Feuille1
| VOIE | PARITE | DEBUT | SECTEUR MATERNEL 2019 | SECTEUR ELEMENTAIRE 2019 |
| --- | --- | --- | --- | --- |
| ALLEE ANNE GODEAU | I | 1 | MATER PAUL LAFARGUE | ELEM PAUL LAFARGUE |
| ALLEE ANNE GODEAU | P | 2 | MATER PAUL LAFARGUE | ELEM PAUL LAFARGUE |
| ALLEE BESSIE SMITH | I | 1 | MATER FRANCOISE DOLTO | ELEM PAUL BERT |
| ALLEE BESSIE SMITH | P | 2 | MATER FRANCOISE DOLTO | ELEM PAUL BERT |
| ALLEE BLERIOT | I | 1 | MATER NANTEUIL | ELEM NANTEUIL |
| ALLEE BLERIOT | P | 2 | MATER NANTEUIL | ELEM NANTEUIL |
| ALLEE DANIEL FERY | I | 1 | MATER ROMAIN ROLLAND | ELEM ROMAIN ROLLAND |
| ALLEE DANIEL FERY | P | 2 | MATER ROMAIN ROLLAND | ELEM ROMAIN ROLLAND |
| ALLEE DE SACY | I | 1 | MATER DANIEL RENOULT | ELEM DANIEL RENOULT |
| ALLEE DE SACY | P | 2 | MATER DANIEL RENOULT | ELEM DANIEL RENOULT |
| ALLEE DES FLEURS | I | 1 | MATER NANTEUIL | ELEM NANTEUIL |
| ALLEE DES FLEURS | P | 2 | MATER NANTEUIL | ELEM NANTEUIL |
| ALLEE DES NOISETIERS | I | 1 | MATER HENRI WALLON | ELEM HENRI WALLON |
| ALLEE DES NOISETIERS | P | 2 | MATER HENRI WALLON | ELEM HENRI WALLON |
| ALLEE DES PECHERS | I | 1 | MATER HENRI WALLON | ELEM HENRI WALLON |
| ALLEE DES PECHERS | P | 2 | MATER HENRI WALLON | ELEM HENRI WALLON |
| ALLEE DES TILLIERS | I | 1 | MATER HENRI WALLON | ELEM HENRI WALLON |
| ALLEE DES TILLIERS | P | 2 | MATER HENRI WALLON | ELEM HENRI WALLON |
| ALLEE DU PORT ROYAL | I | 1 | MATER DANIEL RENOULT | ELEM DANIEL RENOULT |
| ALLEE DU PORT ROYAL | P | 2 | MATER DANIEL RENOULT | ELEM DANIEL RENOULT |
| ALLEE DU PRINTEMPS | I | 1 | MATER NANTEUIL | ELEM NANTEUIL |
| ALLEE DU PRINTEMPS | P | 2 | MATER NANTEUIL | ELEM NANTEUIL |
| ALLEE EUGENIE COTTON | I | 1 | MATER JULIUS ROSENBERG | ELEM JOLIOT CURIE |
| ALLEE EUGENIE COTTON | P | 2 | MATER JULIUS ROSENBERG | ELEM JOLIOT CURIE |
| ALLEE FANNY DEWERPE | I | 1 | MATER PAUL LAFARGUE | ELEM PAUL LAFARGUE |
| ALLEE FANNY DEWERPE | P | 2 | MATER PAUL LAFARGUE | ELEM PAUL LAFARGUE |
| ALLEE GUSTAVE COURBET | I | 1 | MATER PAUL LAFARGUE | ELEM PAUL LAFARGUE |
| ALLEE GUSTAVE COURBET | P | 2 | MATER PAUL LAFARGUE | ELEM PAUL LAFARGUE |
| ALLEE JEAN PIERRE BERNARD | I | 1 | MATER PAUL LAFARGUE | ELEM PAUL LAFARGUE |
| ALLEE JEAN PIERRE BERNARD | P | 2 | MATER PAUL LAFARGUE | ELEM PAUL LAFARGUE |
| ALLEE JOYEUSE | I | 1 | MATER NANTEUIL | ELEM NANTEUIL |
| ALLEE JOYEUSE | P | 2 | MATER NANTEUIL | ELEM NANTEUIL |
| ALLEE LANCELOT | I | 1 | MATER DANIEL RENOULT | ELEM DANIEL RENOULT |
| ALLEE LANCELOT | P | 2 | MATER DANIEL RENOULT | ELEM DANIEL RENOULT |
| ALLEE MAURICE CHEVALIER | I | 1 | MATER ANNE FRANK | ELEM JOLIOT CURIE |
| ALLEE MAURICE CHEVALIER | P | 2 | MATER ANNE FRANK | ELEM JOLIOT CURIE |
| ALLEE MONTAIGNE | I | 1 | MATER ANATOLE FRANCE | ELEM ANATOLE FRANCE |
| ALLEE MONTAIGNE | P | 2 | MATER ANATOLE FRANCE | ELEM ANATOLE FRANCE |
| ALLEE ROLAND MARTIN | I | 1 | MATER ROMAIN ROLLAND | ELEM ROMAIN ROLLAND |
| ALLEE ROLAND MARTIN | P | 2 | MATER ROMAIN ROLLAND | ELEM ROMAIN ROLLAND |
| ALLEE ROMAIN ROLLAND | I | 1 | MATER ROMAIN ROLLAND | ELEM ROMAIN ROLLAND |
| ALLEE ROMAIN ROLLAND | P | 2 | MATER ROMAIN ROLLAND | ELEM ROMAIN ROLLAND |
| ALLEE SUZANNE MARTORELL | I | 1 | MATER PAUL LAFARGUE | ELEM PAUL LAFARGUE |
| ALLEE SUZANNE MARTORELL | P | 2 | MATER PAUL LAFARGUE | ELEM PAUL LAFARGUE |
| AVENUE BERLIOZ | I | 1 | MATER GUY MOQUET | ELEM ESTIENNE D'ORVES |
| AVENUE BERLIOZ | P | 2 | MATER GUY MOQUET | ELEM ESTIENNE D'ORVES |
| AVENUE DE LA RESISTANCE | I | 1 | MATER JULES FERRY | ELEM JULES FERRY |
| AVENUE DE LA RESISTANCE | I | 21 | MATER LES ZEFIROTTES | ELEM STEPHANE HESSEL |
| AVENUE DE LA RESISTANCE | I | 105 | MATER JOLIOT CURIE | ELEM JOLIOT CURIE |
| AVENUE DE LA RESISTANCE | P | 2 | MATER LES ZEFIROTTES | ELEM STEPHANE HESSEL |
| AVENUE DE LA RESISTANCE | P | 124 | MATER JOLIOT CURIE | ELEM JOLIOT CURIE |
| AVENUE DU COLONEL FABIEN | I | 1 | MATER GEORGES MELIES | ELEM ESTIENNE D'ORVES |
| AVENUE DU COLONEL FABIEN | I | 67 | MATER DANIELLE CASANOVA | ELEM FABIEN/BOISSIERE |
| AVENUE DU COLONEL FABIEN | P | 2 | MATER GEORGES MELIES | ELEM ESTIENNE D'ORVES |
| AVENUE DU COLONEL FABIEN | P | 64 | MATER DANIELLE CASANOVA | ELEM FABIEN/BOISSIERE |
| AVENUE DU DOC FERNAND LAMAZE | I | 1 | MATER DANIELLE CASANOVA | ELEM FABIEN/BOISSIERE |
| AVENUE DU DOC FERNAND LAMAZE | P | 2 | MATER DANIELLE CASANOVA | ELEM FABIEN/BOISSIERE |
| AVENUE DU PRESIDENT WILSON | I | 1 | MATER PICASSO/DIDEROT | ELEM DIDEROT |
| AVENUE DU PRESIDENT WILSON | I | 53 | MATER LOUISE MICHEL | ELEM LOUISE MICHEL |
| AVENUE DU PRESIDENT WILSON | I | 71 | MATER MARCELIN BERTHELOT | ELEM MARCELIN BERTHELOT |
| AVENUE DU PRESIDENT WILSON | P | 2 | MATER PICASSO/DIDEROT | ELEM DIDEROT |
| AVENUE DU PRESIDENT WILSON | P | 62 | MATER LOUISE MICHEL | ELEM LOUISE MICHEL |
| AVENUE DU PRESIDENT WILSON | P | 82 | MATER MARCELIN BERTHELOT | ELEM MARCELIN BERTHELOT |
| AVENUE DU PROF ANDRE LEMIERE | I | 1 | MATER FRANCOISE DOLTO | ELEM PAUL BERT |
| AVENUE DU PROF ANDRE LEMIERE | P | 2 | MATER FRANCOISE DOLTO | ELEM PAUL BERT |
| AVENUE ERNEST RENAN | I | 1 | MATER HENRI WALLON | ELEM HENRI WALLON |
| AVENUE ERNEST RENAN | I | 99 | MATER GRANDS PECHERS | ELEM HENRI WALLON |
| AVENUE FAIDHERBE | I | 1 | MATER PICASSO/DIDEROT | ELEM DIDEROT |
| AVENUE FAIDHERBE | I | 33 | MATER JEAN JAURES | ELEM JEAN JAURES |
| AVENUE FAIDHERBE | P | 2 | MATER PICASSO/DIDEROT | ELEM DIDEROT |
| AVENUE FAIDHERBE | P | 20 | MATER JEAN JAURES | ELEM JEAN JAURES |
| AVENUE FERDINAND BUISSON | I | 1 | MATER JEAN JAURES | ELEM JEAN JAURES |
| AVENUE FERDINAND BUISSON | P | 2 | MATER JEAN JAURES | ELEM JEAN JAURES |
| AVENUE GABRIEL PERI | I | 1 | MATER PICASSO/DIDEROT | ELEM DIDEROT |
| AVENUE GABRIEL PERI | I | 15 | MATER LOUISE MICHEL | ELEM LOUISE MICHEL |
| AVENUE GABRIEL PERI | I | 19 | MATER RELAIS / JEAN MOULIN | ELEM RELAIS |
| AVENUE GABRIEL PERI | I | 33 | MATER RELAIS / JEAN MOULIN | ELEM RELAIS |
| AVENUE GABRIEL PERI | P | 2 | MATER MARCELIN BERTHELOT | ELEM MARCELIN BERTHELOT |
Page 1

--------------------------------

EXERCISE GOAL
Count how many lines of the entries include the string "DOLTO". The number is the entire answer.

RESULT FOR THIS EXERCISE
4